SYRACUSE, N.Y. — New Syracuse police officers would be required to live in the city for their first five years on the job, as part of a deal inked today between the police union and Mayor Ben Walsh.
The residency requirement is part of a tentative four-and-a-half year contract between the city and the Syracuse Police Benevolent Association. Both Walsh and PBA President Jeff Piedmonte signed the agreement Tuesday.
Starting with the next academy class, new officers will have six months from graduation to provide proof of city residency to city hall. Officers who transfer from other departments are exempt from the clause.
The agreement is similar to a deal reached with the Syracuse firefighters union in 2016.
Other details of the police contract include a retroactive 2.5 percent raise for 2018 and 2 percent pay raises for 2019 to 2022. It includes an option to change a shift scheduling practice called “the wheel,” that some lawmakers and a former police chief have argued costs the city too much money and drives up overtime costs.
The proposed contract offers incentive pay increases for officers who are military veterans, can speak a second language and officers with higher education degrees.
There are also big pay bumps for ranking officers and for longevity.
The pay increases are designed to attract and keep experienced leaders in the department, according to Chief Kenton Buckner. Under the current pay structure, rank-and-file officers sometimes make more than their superiors, mostly due to overtime pay. Many officers retire after 20 years, once they are able to collect a full pension.
“Our goal with these four terms – residency, rank differential, longevity increases and incentives for education, language and military service – is to build a stronger police force for the people of this city,” Buckner said in a statement to syracuse.com. “With more officers able to speak a language other than English, we can better serve the diverse residents of the city.”
The contract includes an option to try a new schedule for officers if the department reaches a staffing level of 450 officers. There are currently 403 officers, including 43 recruits.
If that level is reached, the city and PBA agreed to try putting officers on 10-hour shifts on a rotating 4/3, 4/4 schedule. That means cops would work four days, followed by four days off, then work four more days, followed by three days off.

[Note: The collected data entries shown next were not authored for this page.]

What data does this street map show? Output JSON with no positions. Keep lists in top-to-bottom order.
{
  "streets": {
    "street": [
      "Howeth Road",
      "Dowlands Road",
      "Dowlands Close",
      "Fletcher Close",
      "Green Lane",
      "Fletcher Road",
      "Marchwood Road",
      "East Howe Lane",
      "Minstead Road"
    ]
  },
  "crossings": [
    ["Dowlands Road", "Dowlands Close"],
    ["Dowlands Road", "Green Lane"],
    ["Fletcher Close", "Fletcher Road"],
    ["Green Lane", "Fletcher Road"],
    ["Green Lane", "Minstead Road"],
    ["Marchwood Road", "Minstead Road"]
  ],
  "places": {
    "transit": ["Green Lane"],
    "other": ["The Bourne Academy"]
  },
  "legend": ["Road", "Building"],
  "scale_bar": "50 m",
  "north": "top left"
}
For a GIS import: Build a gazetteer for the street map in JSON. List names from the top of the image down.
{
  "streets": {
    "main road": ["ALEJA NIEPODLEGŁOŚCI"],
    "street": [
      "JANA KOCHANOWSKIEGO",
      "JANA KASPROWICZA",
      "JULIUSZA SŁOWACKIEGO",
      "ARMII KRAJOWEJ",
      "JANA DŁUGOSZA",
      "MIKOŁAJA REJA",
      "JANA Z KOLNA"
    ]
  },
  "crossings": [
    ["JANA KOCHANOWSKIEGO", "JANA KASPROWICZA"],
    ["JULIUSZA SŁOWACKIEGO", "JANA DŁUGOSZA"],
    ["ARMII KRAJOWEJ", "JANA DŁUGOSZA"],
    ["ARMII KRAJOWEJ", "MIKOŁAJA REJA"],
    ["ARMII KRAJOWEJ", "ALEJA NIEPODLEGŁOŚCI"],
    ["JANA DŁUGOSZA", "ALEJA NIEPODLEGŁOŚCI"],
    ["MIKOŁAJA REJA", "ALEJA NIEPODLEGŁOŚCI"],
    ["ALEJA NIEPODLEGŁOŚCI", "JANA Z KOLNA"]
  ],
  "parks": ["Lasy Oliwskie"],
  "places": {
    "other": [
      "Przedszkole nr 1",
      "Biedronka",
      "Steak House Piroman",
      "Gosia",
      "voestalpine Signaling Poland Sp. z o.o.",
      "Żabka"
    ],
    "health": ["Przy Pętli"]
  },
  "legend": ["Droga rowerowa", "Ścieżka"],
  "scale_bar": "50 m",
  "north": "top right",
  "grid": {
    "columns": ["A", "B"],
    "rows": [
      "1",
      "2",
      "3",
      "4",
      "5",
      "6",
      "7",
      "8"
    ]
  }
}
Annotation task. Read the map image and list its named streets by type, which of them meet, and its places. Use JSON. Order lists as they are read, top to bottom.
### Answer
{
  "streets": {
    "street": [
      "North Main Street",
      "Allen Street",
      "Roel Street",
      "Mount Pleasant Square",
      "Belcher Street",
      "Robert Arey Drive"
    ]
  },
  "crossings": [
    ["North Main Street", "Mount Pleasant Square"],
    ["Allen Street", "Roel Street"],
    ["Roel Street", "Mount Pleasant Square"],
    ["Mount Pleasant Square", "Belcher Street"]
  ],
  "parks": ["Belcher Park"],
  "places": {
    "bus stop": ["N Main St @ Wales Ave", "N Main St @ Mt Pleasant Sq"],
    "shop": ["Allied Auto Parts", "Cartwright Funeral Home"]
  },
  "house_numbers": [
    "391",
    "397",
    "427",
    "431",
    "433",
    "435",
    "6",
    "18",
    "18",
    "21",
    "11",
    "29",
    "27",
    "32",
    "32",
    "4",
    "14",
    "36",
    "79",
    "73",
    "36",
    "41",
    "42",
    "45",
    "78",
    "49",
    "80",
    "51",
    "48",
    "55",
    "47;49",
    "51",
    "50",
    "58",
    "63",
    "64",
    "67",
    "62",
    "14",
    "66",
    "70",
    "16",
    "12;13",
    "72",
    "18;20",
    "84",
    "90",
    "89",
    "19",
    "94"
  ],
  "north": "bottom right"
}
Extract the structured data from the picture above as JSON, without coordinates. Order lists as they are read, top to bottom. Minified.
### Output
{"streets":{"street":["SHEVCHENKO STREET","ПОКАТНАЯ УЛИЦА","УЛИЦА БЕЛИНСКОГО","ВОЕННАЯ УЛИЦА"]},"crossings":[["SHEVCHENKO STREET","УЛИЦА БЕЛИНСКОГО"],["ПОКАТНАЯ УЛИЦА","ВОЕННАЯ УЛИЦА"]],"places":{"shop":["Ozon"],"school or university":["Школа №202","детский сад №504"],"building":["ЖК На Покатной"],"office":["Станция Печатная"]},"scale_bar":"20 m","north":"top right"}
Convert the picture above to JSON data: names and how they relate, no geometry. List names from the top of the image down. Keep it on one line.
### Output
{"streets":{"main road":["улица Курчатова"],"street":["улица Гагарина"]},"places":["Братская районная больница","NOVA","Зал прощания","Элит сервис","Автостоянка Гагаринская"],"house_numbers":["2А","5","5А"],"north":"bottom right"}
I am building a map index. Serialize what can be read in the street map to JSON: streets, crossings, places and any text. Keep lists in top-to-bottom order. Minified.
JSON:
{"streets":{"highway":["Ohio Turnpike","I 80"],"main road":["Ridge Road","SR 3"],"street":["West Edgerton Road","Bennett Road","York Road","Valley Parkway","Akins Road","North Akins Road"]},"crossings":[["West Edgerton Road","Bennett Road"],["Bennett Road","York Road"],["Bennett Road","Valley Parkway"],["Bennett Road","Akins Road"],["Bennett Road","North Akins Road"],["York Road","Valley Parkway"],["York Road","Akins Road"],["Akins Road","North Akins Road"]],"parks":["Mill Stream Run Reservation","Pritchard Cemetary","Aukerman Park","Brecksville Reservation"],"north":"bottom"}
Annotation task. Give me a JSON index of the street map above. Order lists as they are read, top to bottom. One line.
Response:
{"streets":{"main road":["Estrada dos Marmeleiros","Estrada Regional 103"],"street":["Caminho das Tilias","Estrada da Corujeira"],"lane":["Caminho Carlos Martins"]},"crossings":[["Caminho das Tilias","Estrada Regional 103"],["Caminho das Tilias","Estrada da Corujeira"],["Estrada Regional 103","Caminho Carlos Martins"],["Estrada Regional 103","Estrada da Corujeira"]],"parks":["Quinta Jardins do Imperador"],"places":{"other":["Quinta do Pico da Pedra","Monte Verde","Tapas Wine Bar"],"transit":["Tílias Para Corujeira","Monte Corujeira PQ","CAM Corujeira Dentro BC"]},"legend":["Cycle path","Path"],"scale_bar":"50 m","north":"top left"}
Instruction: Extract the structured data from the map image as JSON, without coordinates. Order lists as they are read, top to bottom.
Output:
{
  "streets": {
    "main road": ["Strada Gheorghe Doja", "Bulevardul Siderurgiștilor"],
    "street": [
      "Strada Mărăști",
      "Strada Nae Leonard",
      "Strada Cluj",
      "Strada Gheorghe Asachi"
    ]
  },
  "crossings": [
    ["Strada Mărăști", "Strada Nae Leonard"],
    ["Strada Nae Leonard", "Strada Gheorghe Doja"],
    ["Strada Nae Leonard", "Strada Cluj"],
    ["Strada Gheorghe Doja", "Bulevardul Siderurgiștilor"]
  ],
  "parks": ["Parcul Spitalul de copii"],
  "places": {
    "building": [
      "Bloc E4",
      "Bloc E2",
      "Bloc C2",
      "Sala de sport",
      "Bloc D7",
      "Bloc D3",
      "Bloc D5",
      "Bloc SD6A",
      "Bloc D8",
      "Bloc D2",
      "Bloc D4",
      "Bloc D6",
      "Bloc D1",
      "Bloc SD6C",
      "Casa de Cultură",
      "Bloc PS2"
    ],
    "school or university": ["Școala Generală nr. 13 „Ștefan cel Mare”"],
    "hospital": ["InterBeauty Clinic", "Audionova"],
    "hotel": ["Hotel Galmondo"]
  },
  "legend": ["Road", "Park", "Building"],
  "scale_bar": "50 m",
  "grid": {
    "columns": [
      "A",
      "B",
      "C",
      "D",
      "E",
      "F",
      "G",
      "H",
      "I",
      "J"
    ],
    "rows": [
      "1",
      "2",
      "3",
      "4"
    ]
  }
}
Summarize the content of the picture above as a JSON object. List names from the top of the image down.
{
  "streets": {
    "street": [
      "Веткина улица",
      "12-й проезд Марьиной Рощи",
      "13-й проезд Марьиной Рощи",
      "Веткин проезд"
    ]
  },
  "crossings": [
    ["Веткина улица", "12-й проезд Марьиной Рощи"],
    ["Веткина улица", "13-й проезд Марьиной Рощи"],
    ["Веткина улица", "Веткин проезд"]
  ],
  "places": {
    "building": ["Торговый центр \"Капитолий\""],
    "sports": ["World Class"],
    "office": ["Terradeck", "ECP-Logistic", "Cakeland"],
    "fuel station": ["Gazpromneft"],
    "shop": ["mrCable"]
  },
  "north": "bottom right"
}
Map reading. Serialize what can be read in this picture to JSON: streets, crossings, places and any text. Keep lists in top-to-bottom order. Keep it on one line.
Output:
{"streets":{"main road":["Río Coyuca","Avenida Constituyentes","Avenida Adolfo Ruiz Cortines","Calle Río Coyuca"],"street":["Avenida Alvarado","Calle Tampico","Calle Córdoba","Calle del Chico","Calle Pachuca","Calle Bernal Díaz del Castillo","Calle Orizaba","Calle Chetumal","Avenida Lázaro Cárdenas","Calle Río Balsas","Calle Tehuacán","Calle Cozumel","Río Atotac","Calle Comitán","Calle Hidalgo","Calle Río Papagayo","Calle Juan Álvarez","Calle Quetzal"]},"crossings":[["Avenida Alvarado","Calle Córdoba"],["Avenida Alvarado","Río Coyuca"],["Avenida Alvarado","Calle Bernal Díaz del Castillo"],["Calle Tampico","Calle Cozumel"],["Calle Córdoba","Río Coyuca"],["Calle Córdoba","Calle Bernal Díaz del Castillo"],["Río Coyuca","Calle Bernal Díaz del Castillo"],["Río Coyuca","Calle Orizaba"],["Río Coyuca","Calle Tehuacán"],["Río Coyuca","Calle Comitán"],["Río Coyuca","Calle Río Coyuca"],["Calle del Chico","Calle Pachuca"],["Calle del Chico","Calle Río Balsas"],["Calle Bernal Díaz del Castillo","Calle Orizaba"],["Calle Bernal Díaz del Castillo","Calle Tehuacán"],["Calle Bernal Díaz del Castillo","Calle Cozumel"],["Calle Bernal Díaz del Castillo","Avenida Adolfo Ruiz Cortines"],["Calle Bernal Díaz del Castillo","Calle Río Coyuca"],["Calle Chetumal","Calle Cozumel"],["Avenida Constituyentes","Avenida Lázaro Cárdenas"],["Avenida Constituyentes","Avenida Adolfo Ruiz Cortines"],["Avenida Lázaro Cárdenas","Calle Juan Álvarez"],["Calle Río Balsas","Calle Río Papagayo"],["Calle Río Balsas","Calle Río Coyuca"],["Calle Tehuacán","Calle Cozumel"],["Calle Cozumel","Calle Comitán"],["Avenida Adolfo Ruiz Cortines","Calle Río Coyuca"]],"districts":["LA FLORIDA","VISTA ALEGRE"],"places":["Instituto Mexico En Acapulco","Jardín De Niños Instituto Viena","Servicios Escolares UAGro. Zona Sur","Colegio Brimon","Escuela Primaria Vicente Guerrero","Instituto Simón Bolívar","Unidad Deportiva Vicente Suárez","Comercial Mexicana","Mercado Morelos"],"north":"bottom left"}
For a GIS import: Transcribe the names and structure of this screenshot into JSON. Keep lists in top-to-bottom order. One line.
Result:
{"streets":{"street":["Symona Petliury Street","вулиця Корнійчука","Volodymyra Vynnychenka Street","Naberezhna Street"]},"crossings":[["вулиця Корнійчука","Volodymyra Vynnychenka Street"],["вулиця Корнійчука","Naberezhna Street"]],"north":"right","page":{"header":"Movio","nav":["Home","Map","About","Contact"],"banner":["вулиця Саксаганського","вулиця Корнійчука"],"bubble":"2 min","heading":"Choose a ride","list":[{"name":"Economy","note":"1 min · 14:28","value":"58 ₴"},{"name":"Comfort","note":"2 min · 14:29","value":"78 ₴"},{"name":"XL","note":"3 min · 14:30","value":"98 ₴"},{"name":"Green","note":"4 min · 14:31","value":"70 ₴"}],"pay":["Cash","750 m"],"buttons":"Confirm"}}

Officers currently work four days on, two days off, on eight-hour shifts. A syracuse.com review last year found that the schedule meant officers work 17 days fewer than other city employees. The schedule also contributed to higher overtime costs. The average officer worked 7.5 hours of overtime per week in 2017 — nearly one full shift.
After a year using the pilot schedule, the city and the union will review the results and decide whether to revert back to the existing schedule.
Frank Caliva, the city’s chief administrative officer, said the negotiation process, which was about six months long, was unlike many previous contract settlements. The two sides agreed to a series of objectives before deciding on specific contract points.
Most important, Caliva said, was rewarding and incentivizing professionalism and experience. Officers on the force more than 20 years used to be paid $2,200 extra, with a $200 bump each year after 20. That’s been upped to $10,000 after year 20.
Pay for sergeants, lieutenants and captains jumped anywhere from 9 to 19 percent. Captains with more than three years in the job will now make a base salary of $109,000, compared to the $91,226 they currently make. Caliva said the higher pay will encourage more officers to seek leadership positions.
“One of the concerns I think we shared across the table was the willingness of folks to take the test and take on additional responsibility in leadership,” he said. “The differentials were just not sufficient.”
The base salary increases will cost about $800,000 in the first year of the contract and up to $2.5 million in the later years, Caliva said. The other incentives will also add to the department’s budget. Adding more officers, however, could cut down on overtime costs.
The residency clause is a big win for city officials, who have sought for years to make officers and other public servants a part of city neighborhoods.
When Walsh ran for mayor in 2017, syracuse.com asked whether he believed officers should be required to live in the city. He said he would negotiate a PBA contract with a “reasonable residency requirement.”
“In doing so, I will be sensitive to the concerns I’ve heard from officers regarding the safety of their families given the nature of their work,” Walsh said at the time.
The contract must still be approved by the Common Council and by the PBA. The council will discuss the contract in a committee meeting on Wednesday, Dec. 4 at noon and could vote by the end of the month. The union is expected to vote by Tuesday, Dec. 3.
Piedmonte, the union president, could not be reached for comment Tuesday afternoon.